Alternatives: gpt-4o, Gemini 2.0 Flash (cheapest high-quality option), Claude Haiku 4 (for latency-critical, lower quality)
Cost at each scale
Prototype
1,000 queries/mo
$35/mo
Growth
50,000 queries/mo
$1,100/mo
Scale
1M queries/mo
$16,000/mo
Latency budget
Tradeoffs
Failure modes & guardrails
Mitigation: The vector index falls behind new documents — users get outdated information. Implement a document ingestion pipeline with change detection (webhook on document update, hash-based change detection for periodic crawls). For critical documents, implement a 'freshness' score in retrieval that boosts recently-indexed documents. Always surface document date in retrieved chunks so the LLM can reason about recency.
Mitigation: Users use different terms than the corpus (e.g., 'MI' vs 'myocardial infarction'). BM25 handles this poorly; dense retrieval handles it better but not perfectly. Fix: (1) add query expansion with domain synonyms, (2) use HyDE to embed a hypothetical answer instead of the raw query, (3) maintain a synonym dictionary for domain-critical terms and expand queries pre-retrieval.
Mitigation: Cohere Rerank API latency occasionally spikes to 2-3s due to cold starts or high load. Implement a timeout (max 1.5s for reranking) with fallback to RRF-fused results if reranking times out. Log timeout rate — if >5% of requests timeout, switch to self-hosted reranker or reduce the candidate pool size.

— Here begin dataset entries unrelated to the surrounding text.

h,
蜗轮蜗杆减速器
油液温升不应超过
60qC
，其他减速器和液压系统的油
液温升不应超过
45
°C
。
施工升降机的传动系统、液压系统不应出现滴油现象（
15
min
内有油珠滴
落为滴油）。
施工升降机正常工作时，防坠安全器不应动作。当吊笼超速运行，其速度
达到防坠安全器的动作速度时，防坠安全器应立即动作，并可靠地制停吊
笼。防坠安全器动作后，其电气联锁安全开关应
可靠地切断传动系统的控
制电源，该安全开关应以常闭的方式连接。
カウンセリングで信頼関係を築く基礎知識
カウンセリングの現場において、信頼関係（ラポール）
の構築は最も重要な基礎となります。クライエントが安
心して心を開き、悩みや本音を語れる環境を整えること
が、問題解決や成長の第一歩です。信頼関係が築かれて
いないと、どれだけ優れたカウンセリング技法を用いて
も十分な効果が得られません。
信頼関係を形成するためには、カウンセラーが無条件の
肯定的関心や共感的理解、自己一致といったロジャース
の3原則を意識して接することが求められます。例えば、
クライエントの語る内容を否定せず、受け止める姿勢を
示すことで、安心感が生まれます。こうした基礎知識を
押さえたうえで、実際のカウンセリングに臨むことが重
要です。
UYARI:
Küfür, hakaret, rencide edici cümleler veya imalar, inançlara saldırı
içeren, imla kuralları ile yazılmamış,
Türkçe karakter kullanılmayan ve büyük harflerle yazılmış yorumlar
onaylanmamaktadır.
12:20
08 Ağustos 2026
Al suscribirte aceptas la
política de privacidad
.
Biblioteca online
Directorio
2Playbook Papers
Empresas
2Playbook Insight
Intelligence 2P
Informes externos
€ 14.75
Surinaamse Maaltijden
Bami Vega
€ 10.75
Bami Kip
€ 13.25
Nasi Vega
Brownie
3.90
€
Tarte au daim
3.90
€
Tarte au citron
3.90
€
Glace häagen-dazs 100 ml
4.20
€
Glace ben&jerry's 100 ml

Mitigation: When no retrieved chunk is relevant (e.g., the user asks about something not in the corpus), the LLM generates a plausible-sounding answer from its parametric knowledge — which may be wrong. Fix: implement a retrieval confidence check. If the top reranker score is below a threshold (e.g., 0.3), respond with 'I don't have information about this in my knowledge base' instead of generating.
Frequently asked questions
How much does reranking actually improve accuracy?
In controlled experiments, adding a cross-encoder reranker to a dense-only retrieval pipeline improves NDCG@5 (normalized discounted cumulative gain at 5 results) by 15-30% depending on the corpus and query difficulty. In practical terms: if naive RAG answers 65% of queries correctly, adding reranking typically brings this to 80-90%. The gain is larger for questions with specific factual answers than for open-ended analytical questions.
What's the difference between dense retrieval, sparse retrieval, and hybrid?
Dense retrieval (vector search) converts text to semantic vectors and finds similar meanings — good for paraphrased questions. Sparse retrieval (BM25/TF-IDF) matches on exact keyword overlap — better for product codes, names, and technical terms. Hybrid combines both: BM25 catches what dense misses and vice versa. In benchmarks, hybrid consistently outperforms either alone by 5-15% NDCG, especially on out-of-domain queries.
How should I chunk my documents?
Start with 512-token chunks with 64-token overlap. Measure retrieval accuracy on a sample of real queries. If accuracy is low due to answers spanning chunks, increase overlap to 128 tokens. If the retrieved chunks contain too much irrelevant content, reduce chunk size to 256 tokens. Advanced: use parent-child chunking — index 256-token child chunks for retrieval, but inject the 1024-token parent chunk into the generator for richer context.
How do I evaluate my RAG pipeline quality?
Use three metrics: (1) Retrieval recall@K — what fraction of queries have the gold-standard document in the top-K retrieved? Measure with 200+ labeled (query, relevant_doc) pairs. (2) Answer accuracy — LLM-as-judge comparing generated answers vs gold-standard answers on 100+ labeled examples. (3) Faithfulness — does the answer contradict any retrieved document? RAGAS library automates all three metrics with LLM-as-judge.